Generally speaking, we all tend to agree that forgiveness is a good thing.
…and as we go through this rollercoaster called life, the chances are that we will have reason to forgive one or two people along the way.
Maybe they’ve hurt our feelings.
Maybe they let us down.
Maybe they said something that upset us.
Maybe they took something from us.
Maybe they didn’t behave the way we wanted or expected them to.
Maybe they weren’t there when we ‘needed them’.
Whether it’s friends, family, work colleagues or a significant other, the chances are that you’ll come across the ‘forgiveness thing’ at some point or another.
So who is it you need to forgive?
The question I have for you though is “Are you forgiving the right person?”
In these kinds of situations, you might think that the answer is obvious.
If someone said something that upset us, then the person who needs forgiving is them, right?
If someone took something from us, then the person who needs forgiving is them…no?
If someone hurt our feelings, then the person who needs forgiving is them, is it not?
If someone let us down, then the person who needs forgiving is them…
…or is it?
You see, I had an experience with this during which I had a bit of an epiphany.
When I used to think about my ex-boyfriend, a lot of ‘stuff’ came up.
I was angry, hurt and embarrassed about what happened.
He dumped me the day before Valentine’s day, he left me broken hearted, he ‘borrowed’ the majority of my savings account and he lied to me.
He did this.
He did that.
Because when you’re hurt it’s so much easier to put the blame somewhere else.
It was his fault.
He was awful to me.
He was a bad person.
I knew I didn’t want to carry all this baggage around about the experiences that I’d had…so I knew it was time to forgive.
It felt like a tall order to forgive him…but I knew it was something I was doing for me, not him.
One morning I was journaling about this when it suddenly hit me.
It would have been so easy to stay in the role of victim.
You see, the victim role can be comforting….it wasn’t my fault. It was all them.
When you’re in the victim role you get people sympathising and empathising with you. You get comforted, and reassured that this wasn’t your fault, and you weren’t to blame. You get compassion and kindness.
But I didn’t want to be a victim…and in reality, I wasn’t.
I made choices along the way that contributed to the situation I found myself in.
I chose to lend money to him, when I could see that he wasn’t making any of his own. I chose to believe what he told me, when his promises hadn’t been kept before. I chose to give my heart.
Who did I need to forgive?
It suddenly became clear.
The person who I needed to forgive wasn’t him.
It was me.
I needed to forgive myself for giving money, with the best of intentions.
I needed to forgive myself for trusting in a promise…because I wanted it to be true.
I needed to forgive myself for giving my heart to someone who wasn’t in a position to keep it safe.
I needed to forgive myself for not being a better judge of character.
Eleanor Roosevelt once said “No-one can make you feel inferior without your consent”….well in reality no-one can make you feel anything without your consent.
I needed to forgive myself for giving that consent.
This was not about making myself wrong for the choices I took, as I thought they were the right choices at the time.
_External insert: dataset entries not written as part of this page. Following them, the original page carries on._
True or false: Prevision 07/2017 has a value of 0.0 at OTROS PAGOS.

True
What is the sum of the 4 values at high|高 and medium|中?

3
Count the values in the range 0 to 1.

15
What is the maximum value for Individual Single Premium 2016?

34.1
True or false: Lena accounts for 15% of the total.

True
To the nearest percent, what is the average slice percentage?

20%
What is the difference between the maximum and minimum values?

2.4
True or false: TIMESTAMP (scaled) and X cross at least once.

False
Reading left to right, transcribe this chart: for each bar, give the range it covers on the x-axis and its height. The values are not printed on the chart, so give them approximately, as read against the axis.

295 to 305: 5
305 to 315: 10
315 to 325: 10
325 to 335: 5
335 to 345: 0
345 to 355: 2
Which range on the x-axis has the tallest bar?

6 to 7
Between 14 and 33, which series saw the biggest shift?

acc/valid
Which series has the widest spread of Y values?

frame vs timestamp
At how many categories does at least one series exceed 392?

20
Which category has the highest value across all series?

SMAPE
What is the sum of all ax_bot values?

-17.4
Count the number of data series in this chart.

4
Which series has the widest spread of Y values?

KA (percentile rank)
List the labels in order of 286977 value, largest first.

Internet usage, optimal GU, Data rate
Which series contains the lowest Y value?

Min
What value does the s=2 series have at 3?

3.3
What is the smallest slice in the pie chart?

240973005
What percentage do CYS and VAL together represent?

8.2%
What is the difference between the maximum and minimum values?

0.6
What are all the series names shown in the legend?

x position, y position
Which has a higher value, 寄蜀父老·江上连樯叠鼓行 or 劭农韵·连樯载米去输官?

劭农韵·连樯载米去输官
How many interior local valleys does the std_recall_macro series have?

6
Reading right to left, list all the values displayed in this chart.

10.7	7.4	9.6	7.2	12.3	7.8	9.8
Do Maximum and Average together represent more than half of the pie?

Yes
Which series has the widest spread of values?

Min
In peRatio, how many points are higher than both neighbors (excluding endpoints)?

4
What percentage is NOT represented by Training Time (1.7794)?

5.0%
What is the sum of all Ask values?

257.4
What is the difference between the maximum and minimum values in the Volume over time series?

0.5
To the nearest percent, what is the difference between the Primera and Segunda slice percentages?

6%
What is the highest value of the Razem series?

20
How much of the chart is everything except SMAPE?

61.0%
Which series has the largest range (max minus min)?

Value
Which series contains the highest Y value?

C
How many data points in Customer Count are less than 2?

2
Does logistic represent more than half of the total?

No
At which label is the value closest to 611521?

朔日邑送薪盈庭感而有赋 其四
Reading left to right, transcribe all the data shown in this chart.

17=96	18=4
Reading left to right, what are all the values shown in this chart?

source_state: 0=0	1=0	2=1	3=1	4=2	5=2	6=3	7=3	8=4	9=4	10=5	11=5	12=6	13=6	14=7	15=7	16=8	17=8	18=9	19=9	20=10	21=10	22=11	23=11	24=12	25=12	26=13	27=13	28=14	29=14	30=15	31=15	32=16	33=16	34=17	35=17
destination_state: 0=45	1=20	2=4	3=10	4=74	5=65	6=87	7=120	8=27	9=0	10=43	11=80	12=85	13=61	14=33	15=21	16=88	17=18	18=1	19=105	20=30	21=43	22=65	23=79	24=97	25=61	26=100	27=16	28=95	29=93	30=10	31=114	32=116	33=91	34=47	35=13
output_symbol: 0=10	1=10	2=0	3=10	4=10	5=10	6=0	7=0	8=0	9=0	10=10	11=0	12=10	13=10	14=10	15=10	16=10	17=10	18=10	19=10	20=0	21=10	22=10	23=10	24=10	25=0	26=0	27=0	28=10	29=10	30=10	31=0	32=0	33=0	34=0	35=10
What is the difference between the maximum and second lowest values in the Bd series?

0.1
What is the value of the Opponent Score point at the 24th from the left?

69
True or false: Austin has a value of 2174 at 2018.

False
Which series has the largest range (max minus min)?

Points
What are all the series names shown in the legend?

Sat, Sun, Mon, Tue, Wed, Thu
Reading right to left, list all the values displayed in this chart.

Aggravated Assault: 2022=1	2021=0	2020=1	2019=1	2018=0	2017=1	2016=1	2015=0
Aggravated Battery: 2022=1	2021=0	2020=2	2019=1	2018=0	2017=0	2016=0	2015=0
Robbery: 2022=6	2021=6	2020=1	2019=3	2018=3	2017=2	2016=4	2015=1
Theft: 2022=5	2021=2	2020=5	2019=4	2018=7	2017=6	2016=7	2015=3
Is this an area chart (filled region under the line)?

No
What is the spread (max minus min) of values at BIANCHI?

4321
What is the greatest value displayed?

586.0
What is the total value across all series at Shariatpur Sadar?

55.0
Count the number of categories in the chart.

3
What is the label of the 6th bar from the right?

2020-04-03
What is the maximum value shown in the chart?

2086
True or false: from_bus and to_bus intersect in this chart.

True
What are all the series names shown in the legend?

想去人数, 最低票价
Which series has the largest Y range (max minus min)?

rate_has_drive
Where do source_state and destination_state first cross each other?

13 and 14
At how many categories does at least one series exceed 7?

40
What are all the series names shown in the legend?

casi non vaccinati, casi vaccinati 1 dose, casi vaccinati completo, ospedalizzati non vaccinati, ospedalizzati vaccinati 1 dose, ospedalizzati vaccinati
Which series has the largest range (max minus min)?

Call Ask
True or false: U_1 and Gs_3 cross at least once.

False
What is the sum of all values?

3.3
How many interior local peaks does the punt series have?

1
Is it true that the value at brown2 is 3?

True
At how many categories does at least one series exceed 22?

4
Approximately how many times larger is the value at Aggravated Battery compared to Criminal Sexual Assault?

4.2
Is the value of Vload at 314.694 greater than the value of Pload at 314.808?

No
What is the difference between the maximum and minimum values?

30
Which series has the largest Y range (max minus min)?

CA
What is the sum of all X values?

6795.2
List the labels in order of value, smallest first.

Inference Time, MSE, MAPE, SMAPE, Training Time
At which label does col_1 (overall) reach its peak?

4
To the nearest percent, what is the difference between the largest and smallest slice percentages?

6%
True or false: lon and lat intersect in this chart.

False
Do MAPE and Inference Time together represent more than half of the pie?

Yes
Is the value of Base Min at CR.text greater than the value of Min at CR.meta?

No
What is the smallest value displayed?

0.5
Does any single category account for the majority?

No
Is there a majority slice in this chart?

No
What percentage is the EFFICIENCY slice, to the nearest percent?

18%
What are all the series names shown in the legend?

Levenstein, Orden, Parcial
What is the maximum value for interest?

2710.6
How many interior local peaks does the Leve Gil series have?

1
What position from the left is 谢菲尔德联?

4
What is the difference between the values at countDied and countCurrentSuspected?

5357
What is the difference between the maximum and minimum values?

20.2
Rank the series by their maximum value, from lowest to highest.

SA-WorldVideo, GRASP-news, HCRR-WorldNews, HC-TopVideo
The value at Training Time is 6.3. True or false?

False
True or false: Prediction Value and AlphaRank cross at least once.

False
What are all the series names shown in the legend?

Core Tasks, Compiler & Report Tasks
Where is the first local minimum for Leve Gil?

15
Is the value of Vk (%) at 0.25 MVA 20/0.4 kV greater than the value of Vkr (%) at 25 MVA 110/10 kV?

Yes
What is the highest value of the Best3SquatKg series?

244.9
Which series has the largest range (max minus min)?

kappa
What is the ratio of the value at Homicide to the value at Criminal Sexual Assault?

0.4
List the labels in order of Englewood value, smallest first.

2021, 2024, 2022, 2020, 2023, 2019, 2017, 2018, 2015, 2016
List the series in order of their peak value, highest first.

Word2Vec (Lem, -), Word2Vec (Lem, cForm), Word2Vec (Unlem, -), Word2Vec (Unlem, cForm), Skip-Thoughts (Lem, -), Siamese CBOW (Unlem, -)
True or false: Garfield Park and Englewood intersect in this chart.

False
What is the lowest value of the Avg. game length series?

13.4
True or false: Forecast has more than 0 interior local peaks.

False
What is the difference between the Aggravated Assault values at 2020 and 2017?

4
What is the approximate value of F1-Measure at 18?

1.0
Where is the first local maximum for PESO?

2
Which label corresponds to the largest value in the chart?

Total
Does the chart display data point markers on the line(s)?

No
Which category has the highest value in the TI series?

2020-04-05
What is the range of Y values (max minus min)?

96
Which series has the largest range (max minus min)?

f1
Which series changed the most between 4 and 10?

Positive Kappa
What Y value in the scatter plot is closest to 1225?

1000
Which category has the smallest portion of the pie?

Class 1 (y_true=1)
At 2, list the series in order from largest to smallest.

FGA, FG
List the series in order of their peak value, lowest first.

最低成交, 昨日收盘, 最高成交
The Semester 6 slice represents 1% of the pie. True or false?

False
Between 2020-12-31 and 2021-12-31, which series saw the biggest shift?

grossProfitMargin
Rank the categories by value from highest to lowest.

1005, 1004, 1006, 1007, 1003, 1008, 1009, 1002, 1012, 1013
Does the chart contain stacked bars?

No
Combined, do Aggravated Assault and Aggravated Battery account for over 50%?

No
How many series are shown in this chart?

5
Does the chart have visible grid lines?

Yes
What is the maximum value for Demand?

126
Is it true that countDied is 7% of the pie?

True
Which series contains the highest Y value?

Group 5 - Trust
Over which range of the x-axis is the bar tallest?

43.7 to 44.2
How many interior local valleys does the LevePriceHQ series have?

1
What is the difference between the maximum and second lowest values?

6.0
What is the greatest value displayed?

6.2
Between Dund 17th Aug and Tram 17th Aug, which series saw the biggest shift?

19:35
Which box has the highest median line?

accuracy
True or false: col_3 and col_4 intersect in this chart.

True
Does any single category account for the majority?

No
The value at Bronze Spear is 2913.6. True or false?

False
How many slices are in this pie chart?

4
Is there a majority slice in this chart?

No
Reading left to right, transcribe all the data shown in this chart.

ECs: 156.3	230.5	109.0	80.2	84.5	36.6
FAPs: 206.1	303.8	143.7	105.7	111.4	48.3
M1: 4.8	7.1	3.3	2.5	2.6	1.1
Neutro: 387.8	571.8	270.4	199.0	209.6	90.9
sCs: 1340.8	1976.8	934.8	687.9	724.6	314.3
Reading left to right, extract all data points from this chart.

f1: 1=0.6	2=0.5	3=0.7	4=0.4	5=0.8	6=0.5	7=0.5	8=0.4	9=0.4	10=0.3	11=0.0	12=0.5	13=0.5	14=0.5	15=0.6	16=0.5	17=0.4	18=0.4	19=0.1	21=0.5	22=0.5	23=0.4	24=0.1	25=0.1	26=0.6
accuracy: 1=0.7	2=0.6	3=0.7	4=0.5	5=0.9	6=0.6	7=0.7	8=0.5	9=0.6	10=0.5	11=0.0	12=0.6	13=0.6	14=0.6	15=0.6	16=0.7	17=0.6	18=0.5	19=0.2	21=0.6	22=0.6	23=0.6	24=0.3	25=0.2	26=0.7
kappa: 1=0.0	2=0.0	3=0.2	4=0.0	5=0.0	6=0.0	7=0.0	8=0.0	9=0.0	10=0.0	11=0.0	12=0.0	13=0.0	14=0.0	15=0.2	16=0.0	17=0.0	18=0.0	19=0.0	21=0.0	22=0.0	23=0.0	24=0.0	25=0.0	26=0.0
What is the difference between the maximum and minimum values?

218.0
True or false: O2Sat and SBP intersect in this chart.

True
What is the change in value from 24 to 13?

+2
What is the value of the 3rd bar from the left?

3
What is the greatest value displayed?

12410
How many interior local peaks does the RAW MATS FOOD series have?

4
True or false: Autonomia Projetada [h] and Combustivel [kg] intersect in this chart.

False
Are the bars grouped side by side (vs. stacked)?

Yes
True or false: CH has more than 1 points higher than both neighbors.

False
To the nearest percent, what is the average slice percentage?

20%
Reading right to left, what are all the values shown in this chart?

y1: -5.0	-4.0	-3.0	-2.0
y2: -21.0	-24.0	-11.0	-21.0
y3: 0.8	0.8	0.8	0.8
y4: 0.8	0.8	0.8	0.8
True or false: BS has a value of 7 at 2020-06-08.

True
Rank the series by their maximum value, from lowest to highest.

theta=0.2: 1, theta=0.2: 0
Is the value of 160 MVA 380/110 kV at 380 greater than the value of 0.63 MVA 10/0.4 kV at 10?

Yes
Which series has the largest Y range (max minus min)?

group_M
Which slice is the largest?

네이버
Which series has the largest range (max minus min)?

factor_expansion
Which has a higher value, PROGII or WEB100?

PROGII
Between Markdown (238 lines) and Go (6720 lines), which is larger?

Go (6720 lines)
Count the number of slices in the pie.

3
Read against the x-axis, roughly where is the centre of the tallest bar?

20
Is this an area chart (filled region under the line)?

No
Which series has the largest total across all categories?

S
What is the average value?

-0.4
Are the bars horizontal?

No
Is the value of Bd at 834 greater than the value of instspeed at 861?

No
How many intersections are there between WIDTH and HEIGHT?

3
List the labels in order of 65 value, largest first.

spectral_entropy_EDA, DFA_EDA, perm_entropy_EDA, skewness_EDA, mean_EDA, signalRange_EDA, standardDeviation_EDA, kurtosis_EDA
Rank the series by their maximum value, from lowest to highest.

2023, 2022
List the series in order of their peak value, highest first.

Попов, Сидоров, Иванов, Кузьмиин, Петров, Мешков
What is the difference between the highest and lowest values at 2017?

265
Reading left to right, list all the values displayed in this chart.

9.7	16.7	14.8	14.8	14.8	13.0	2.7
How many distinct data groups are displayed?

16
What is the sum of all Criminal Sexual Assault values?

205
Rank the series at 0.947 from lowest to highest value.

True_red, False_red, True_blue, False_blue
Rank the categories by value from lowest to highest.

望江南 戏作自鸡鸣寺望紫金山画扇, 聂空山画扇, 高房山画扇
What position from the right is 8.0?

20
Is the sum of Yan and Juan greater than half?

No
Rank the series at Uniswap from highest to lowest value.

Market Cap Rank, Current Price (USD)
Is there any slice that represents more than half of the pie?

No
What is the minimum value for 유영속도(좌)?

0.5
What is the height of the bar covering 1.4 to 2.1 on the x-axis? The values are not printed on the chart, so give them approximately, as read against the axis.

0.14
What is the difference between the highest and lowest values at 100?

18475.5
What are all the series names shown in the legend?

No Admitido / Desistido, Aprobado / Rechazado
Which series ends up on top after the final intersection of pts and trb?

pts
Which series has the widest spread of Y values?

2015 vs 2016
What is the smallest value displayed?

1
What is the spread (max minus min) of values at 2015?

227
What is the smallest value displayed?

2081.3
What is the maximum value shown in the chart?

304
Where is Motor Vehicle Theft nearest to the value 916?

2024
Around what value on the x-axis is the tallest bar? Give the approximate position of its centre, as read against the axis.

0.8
This was simply about forgiving myself for taking them.
The funny thing is that there was a lot of good that came out of our relationship too…for a start the very website through which you found this article was something that he originally helped me to create.
But feeling so hurt by what had happened, I didn’t even want to acknowledge that at first.
What’s interesting about this is that by perceiving him to be far worse in my mind than he really was, by ignoring the good and focusing only on the bad…I was actually hurting myself more.
As I had chosen to be with him, if he was this terrible person, then I was a terrible judge of character. The more terrible I perceived him to be, the worse judge of character I was…and the more I needed to forgive myself for!
Now don’t get me wrong…I’m not saying that he didn’t make some bad choices. He did.
But for me…forgiving myself for the choices I made was where I needed to begin.
Because in forgiving myself I got to take responsibility for my situation.
In forgiving myself I got to take back the personal power I relinquished by being a ‘victim’.
In forgiving myself I was able to begin to let it go.
In forgiving myself I felt lighter, more peaceful, and much freer.
As Bryant H McGill said “There is no love without forgiveness, and there is no forgiveness without love.”
So forgiving yourself is a beautiful way of demonstrating self-love, in a deep, real and profound way.
As we know, emotionally connecting with ourselves is a key aspect of femininity…and learning to forgive yourself is an important step in learning to F.L.Y. – First Love Yourself.
AND it’s important to remember if it hadn’t been for that relationship, the path it set me on, and the lessons I learned, I wouldn’t be where I am now.
Using my gifts to help women and men around the world to find love…and enjoying life with a man who is everything I could have wished for and more.
So when you think about forgiving anyone…start first with yourself, it makes the rest of the journey a lot lighter.